Les îles Canaries iront au TC pour défendre le décret des mineurs migrants et exhorte le gouvernement à "se conformer à la loi"

Les îles Canaries iront au TC pour défendre le décret des mineurs migrants et exhorte le gouvernement à « se conformer à la loi »

Santa Cruz de Tenerife 21 mai. (Appuyez sur Europa) –

Le conseil d'administration des îles Canaries a convenu mercredi de demander aux services juridiques de la communauté autonome d'ajouter à l'appel du gouvernement central devant la Cour constitutionnelle pour défendre le décret des mineurs migrants non accompagnés.

Cela a progressé lors d'une conférence de presse par le porte-parole exécutif Alfonso Cabello, qui a souligné que l'archipel se sent « affecté » par des tiers après les ressources déposées par Aragon et Madrid.

Cabello a également exhorté le gouvernement central à « se conformer à la loi » car « il n'a pas à attendre » la réunion de la conférence du secteur de l'enfance, et encore moins avec les 1 200 demandeurs d'asile dans les îles, qui peuvent déjà être dérivés, bien que le 29 mai, la Cour suprême écoutera le gouvernement lors d'une audience.

« Nous ne pouvons pas continuer dans cette situation, nous continuons sans aucune dérivation », a-t-il dit, soulignant qu'il doit « débrider » « l'effondrement » dans le système de réception des îles. « Les îles Canaries sont toujours en cas d'urgence grave en matière d'immigration, leurs bouches sont remplies lorsqu'ils parlent de solidarité, mais tout le monde évite le visage », a-t-il ajouté.

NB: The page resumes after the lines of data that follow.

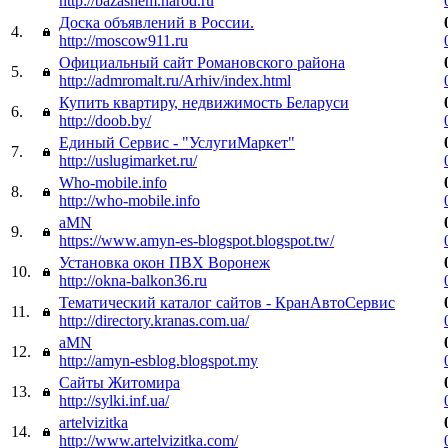
http://bazashem.narod.ru
Доска объявлений в России.
4.
http://moscow911.ru
Официальный сайт Романовского района
5.
http://admromalt.ru/Arhiv/index.html
Купить квартиру, недвижимость Беларуси
6.
http://doob.by/
Единый Сервис - "УслугиМаркет"
7.
http://uslugimarket.ru/
Who-mobile.info
8.
http://who-mobile.info
aMN
9.
https://www.amyn-es-blogspot.blogspot.tw/
Установка окон ПВХ Воронеж
10.
http://okna-balkon36.ru
Тематический каталог сайтов - КранАвтоСервис
11.
http://directory.kranas.com.ua/
aMN
12.
http://amyn-esblog.blogspot.my
Сайты Житомира
13.
http://sylki.inf.ua/
artelvizitka
14.
http://www.artelvizitka.com/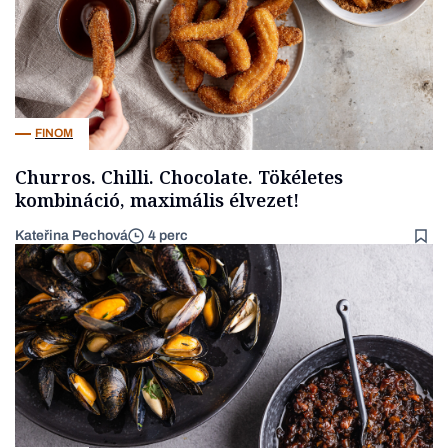
FINOM
Churros. Chilli. Chocolate. Tökéletes
kombináció, maximális élvezet!
Kateřina Pechová
4 perc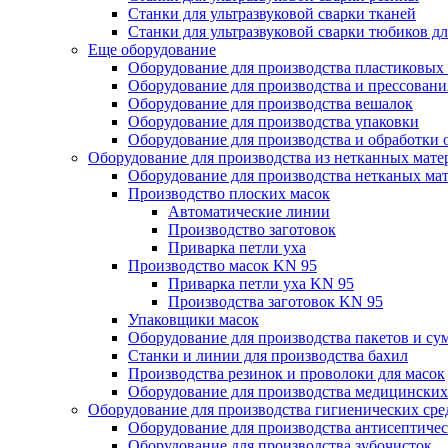
Станки для ультразвуковой сварки тканей
Станки для ультразвуковой сварки тюбиков д
Еще оборудование
Оборудование для производства пластиковых
Оборудование для производства и прессования
Оборудование для производства вешалок
Оборудование для производства упаковки
Оборудование для производства и обработки 
Оборудование для производства из нетканных мате
Оборудование для производства нетканых ма
Производство плоских масок
Автоматические линии
Производство заготовок
Приварка петли уха
Производство масок KN 95
Приварка петли уха KN 95
Производства заготовок KN 95
Упаковщики масок
Оборудование для производства пакетов и су
Станки и линии для производства бахил
Производства резинок и проволоки для масок
Оборудование для производства медицинских
Оборудование для производства гигиенических сре
Оборудование для производства антисептичес
Оборудование для производства зубочисток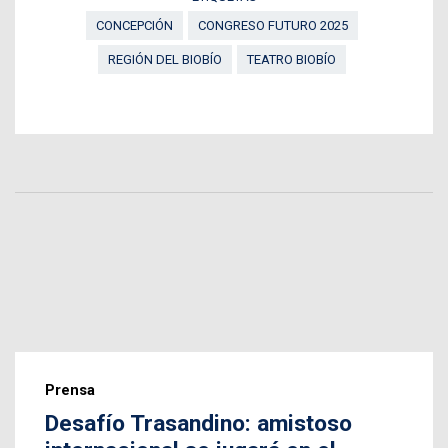
CONCEPCIÓN
CONGRESO FUTURO 2025
REGIÓN DEL BIOBÍO
TEATRO BIOBÍO
Prensa
Desafío Trasandino: amistoso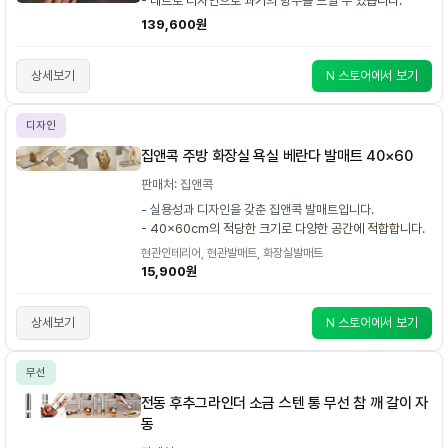
- 레트로 디자인으로 과거의 향수를 느낄 수 있습니다.
139,600원
상세보기
N 스토어에서 보기
디자인
집앤콕 주방 화장실 욕실 베란다 발매트 40×60
판매처: 집앤콕
- 실용성과 디자인을 갖춘 집앤콕 발매트입니다.
- 40x60cm의 적당한 크기로 다양한 공간에 적합합니다.
현관인테리어, 현관발매트, 화장실발매트
15,900원
상세보기
N 스토어에서 보기
무선
전동 후추그라인더 소금 스텐 통 무선 참 깨 갈이 자
동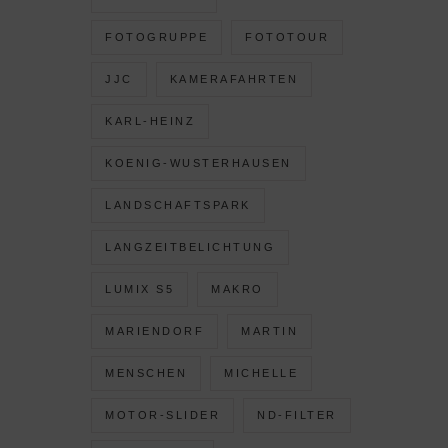
FOTOGRUPPE
FOTOTOUR
JJC
KAMERAFAHRTEN
KARL-HEINZ
KOENIG-WUSTERHAUSEN
LANDSCHAFTSPARK
LANGZEITBELICHTUNG
LUMIX S5
MAKRO
MARIENDORF
MARTIN
MENSCHEN
MICHELLE
MOTOR-SLIDER
ND-FILTER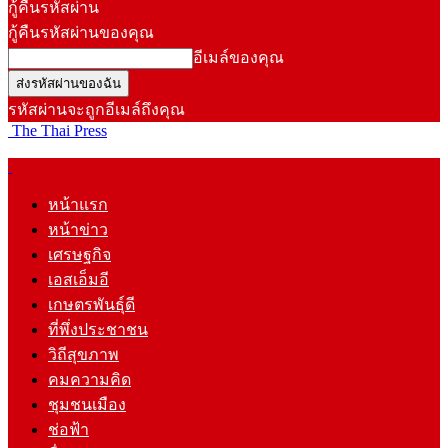
กู้คืนรหัสผ่าน
กู้คืนรหัสผ่านของคุณ
อีเมล์ของคุณ
รหัสผ่านจะถูกอีเมล์ถึงคุณ
The Thai Press
หน้าแรก
หน้าข่าว
เศรษฐกิจ
เอสเอ็มอี
เกษตรพันธุ์ดี
ที่พึ่งประชาชน
วิถีสุขภาพ
คมความคิด
ชุมชนเมือง
ช่อฟ้า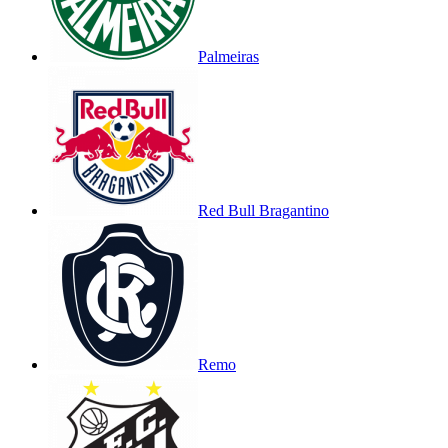
Palmeiras
Red Bull Bragantino
Remo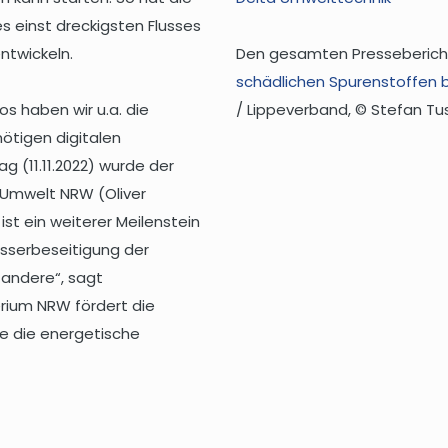
 einst dreckigsten Flusses
ntwickeln.
Den gesamten Pressebericht
schädlichen Spurenstoffen b
 haben wir u.a. die
/ Lippeverband, © Stefan T
nötigen digitalen
g (11.11.2022) wurde der
 Umwelt NRW (Oliver
st ein weiterer Meilenstein
asserbeseitigung der
 andere“, sagt
erium NRW fördert die
e die energetische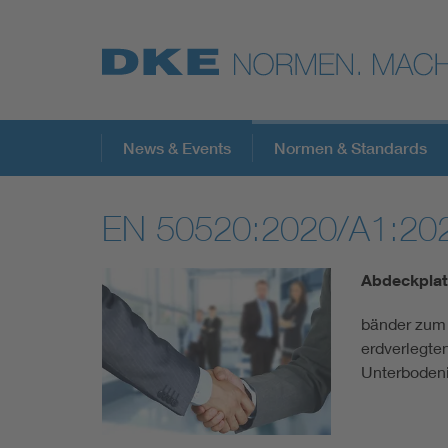
Top-Themen
News & Events
Normen & Standards
EN 50520:2020/A1:20
VDE Fokusthemen
Abdeckplat
Digital Security
bänder zum
erdverlegten
Energy
Unterbodeni
Health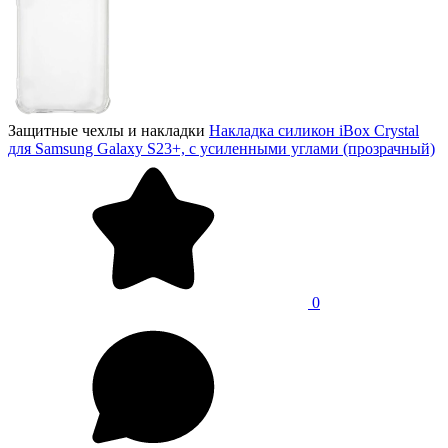
Защитные чехлы и накладки
Накладка силикон iBox Crystal
для Samsung Galaxy S23+, с усиленными углами (прозрачный)
0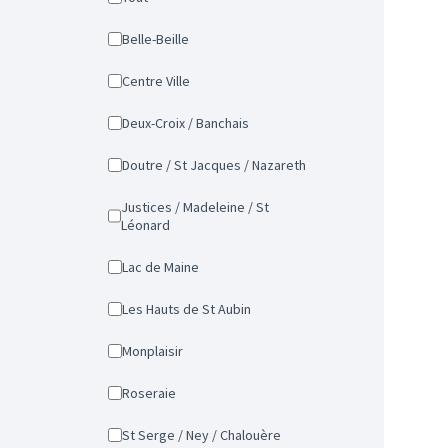
Belle-Beille
Centre Ville
Deux-Croix / Banchais
Doutre / St Jacques / Nazareth
Justices / Madeleine / St
Léonard
Lac de Maine
Les Hauts de St Aubin
Monplaisir
Roseraie
St Serge / Ney / Chalouère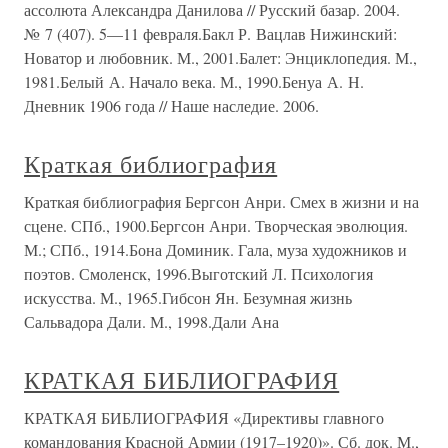
ассолюта Александра Данилова // Русский базар. 2004.
№ 7 (407). 5—11 февраля.Бакл Р. Вацлав Нижинский:
Новатор и любовник. М., 2001.Балет: Энциклопедия. М.,
1981.Белый А. Начало века. М., 1990.Бенуа А. Н.
Дневник 1906 года // Наше наследие. 2006.
Краткая библиография
Краткая библиография Бергсон Анри. Смех в жизни и на
сцене. СПб., 1900.Бергсон Анри. Творческая эволюция.
М.; СПб., 1914.Бона Доминик. Гала, муза художников и
поэтов. Смоленск, 1996.Выготский Л. Психология
искусства. М., 1965.Гибсон Ян. Безумная жизнь
Сальвадора Дали. М., 1998.Дали Ана
КРАТКАЯ БИБЛИОГРАФИЯ
КРАТКАЯ БИБЛИОГРАФИЯ «Директивы главного
командования Красной Армии (1917–1920)». Сб. док. М.,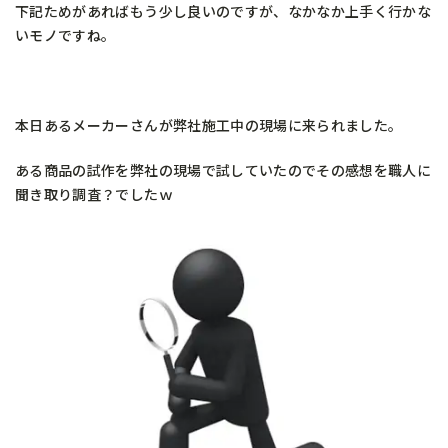
下記ためがあればもう少し良いのですが、なかなか上手く行かな
いモノですね。
本日あるメーカーさんが弊社施工中の現場に来られました。
ある商品の試作を弊社の現場で試していたのでその感想を職人に
聞き取り調査？でしたｗ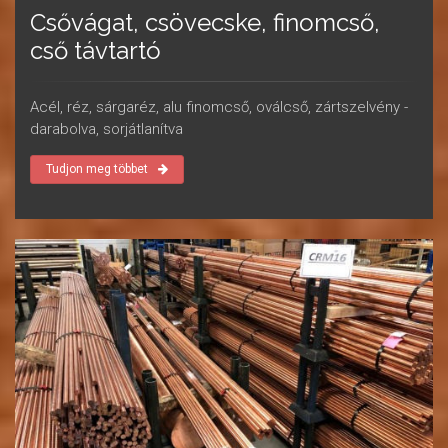
Csővágat, csövecske, finomcső,
cső távtartó
Acél, réz, sárgaréz, alu finomcső, oválcső, zártszelvény -
darabolva, sorjátlanítva
Tudjon meg többet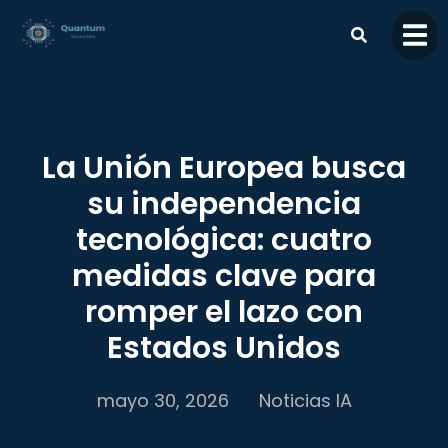
contenido
La Unión Europea busca
su independencia
tecnológica: cuatro
medidas clave para
romper el lazo con
Estados Unidos
mayo 30, 2026
Noticias IA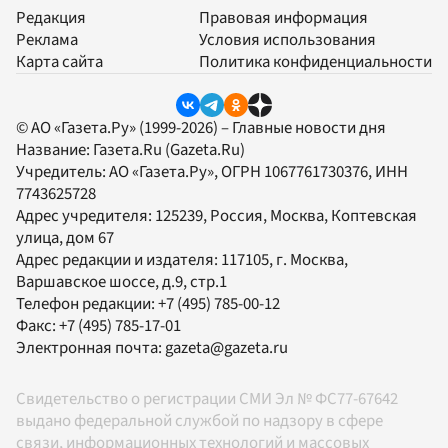
Редакция
Правовая информация
Реклама
Условия использования
Карта сайта
Политика конфиденциальности
© АО «Газета.Ру» (1999-2026) – Главные новости дня
Название:
Газета.Ru
(Gazeta.Ru)
Учредитель:
АО «Газета.Ру»
, ОГРН 1067761730376, ИНН
7743625728
Адрес учредителя: 125239, Россия, Москва, Коптевская
улица, дом 67
Адрес редакции и издателя:
117105
, г.
Москва
,
Варшавское шоссе, д.9, стр.1
Телефон редакции:
+7 (495) 785-00-12
Факс:
+7 (495) 785-17-01
Электронная почта:
gazeta@gazeta.ru
Свидетельство о регистрации СМИ Эл № ФС77-67642
выдано федеральной службой по надзору в сфере
связи, информационных технологий и массовых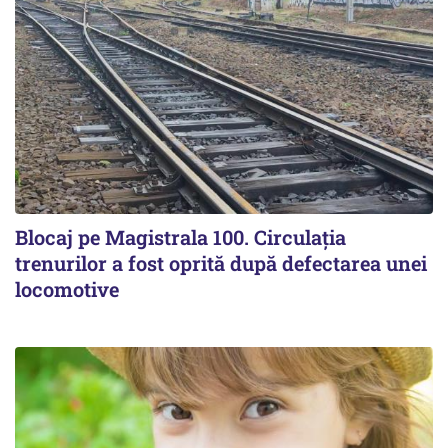
Blocaj pe Magistrala 100. Circulația
trenurilor a fost oprită după defectarea unei
locomotive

Cabello estime que l'État « aurait pu faire plus » afin que les communautés autonomes ont communiqué la situation de leurs réseaux de réception et ont affecté qu'il aurait pu prendre « des mesures plus déterminées » et que « joué pour mélanger les données en tortise » quand pour les 1 200 demandeurs d'asile « vous n'avez besoin d'attendre personne ».

Le porte-parole a insisté pour demander à « l'aide » du gouvernement central à « décongestionner » et « la hauteur de la vision et de la solidarité » aux communautés autonomes, car la situation est « désespérée et exceptionnelle ».

Il a présenté comme exemple le cas de l'Emena La Fortaleza I Center, fermé par ordonnance du tribunal à Santa Brígida et avec neuf personnes arrêtées pour les crimes présumés de blessures, de menaces et contre l'intégrité morale.

Cabello a admis que les centres ne sont pas tels qu'ils « aimeraient » « mais en même temps, il a indiqué que les services d'inspection fonctionnent de manière » énergique « , soulignant que l'affaire est sous un secret sommaire.

Dans cette ligne, il a insisté sur le fait qu'il était nécessaire « urgent » de commencer les dérivations afin que les centres soient décongestionnants parce que le réseau est « près de 200% » pendant plus d'un an et demi, avec 86 ressources qui ne devraient pas avoir plus de 20 mineurs et il y en a près de 400. « Nous avons besoin d'aide et de l'aide du gouvernement et des communautés autonomes », a-t-il dit.